Seeing how the media represented the situation in New Orleans as opposed to experiencing it firsthand, Bay learned to question sources and be open to other views of the situation. “I learned to be more analytical,” she says. “Now, even when I am reading textbooks for my classes, I remember that it is someone’s perspective.”
Graduate Alex Compton ’06 took his Take a Break experience back into the lab, then into his professional pursuits beyond graduation. “I planned an extracurricular activity with some professors at Louisiana State University while I was down there,” he says of his Katrina trip. “As a biology major, I was interested in knowing what scientists there were researching.”
He was particularly interested in the extensive mold contamination that plagued thousands of flooded houses, and LSU professors provided him with materials and guidance for a senior project that utilized mold spore samples from all of the houses he helped remediate.

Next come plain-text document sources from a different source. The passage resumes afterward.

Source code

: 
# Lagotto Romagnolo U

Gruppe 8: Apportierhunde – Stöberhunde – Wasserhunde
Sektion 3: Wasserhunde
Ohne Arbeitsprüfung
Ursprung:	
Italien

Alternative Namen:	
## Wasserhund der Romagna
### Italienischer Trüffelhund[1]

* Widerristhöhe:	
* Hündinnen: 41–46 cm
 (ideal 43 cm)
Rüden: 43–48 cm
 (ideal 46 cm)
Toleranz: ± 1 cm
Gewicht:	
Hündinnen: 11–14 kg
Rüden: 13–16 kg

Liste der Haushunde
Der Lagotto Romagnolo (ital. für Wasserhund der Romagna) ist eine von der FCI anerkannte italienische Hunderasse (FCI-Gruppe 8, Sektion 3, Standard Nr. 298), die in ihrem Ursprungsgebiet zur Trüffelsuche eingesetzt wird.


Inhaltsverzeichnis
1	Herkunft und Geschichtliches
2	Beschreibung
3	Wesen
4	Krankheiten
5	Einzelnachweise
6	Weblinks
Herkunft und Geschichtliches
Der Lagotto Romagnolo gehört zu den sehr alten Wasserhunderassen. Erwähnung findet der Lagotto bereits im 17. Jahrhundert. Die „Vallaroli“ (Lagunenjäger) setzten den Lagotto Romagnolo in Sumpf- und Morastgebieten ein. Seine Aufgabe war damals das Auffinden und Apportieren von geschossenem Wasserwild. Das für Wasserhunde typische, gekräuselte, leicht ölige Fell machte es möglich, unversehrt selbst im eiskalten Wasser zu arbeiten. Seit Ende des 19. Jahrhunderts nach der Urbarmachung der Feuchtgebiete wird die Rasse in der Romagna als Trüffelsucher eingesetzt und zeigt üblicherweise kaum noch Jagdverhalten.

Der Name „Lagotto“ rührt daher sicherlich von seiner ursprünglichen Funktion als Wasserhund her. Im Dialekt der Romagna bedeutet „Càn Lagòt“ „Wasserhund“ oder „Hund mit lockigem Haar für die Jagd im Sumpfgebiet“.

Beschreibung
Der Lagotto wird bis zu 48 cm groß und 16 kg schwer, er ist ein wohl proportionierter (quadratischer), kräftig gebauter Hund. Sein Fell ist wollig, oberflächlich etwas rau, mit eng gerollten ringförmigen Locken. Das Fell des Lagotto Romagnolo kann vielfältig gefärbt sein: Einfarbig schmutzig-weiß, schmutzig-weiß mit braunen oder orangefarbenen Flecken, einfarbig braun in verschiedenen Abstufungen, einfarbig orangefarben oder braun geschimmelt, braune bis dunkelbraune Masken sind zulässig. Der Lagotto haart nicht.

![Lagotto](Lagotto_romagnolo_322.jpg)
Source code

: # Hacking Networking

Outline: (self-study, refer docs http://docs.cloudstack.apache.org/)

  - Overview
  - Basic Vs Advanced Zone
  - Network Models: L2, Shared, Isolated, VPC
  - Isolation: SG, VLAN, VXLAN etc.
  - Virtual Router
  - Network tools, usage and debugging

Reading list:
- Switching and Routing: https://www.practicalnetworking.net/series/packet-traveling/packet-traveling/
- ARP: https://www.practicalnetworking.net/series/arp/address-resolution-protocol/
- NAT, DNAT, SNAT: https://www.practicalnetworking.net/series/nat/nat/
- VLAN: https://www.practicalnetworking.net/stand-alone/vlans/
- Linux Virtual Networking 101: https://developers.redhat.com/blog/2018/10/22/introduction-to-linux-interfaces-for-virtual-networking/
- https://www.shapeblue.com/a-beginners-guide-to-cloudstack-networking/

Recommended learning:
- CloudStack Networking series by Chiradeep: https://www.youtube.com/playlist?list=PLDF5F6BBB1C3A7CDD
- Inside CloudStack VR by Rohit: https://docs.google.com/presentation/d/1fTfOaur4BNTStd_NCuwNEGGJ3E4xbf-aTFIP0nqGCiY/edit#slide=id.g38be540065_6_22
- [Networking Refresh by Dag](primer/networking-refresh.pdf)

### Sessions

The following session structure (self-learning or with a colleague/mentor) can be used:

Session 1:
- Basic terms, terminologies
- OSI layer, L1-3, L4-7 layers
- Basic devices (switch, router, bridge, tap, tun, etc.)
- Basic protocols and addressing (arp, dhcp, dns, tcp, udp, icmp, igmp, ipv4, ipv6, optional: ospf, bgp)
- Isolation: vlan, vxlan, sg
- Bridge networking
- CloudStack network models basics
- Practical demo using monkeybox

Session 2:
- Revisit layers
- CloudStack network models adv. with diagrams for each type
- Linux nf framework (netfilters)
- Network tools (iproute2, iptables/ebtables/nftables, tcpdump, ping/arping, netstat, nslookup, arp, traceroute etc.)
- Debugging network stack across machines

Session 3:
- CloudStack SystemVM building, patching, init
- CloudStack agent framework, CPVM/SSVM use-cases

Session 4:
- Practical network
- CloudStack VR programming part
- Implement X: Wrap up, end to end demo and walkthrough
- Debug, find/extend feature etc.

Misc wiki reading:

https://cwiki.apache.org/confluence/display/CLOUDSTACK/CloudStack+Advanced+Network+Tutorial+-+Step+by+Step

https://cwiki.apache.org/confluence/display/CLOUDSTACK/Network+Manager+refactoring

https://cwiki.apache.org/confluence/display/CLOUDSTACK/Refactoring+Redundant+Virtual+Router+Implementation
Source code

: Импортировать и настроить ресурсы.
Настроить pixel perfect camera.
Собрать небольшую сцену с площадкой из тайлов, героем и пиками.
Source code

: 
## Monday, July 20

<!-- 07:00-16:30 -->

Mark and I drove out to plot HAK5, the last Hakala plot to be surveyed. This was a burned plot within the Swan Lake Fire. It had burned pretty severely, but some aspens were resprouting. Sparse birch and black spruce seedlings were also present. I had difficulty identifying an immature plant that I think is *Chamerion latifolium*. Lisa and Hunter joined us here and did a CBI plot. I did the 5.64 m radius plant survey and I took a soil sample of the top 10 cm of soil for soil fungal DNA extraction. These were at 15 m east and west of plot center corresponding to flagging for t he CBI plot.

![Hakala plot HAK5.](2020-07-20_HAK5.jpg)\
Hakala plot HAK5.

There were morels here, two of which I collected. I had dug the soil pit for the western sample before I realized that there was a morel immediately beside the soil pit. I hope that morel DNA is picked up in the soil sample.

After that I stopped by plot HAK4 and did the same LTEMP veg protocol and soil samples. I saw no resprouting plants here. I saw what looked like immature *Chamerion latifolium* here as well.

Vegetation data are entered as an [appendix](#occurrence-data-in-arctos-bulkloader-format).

“Thanks to that experience, I solidified my interests in microbiology and converted them into an independent research project,” he says. He now works as a post-baccalaureate research fellow at the National Institutes of Health in Bethesda, Md., studying how certain HIV-positive individuals control viral replication and never experience the immune system failure associated with AIDS.
Students, professors and staff have worked side by side in the Take a Break program for six years now, fanning out across the country with a belief that real life experience informs classroom discussions and that book learning is best when accompanied by hammers and nails, stories read to children, and meals served to the homeless.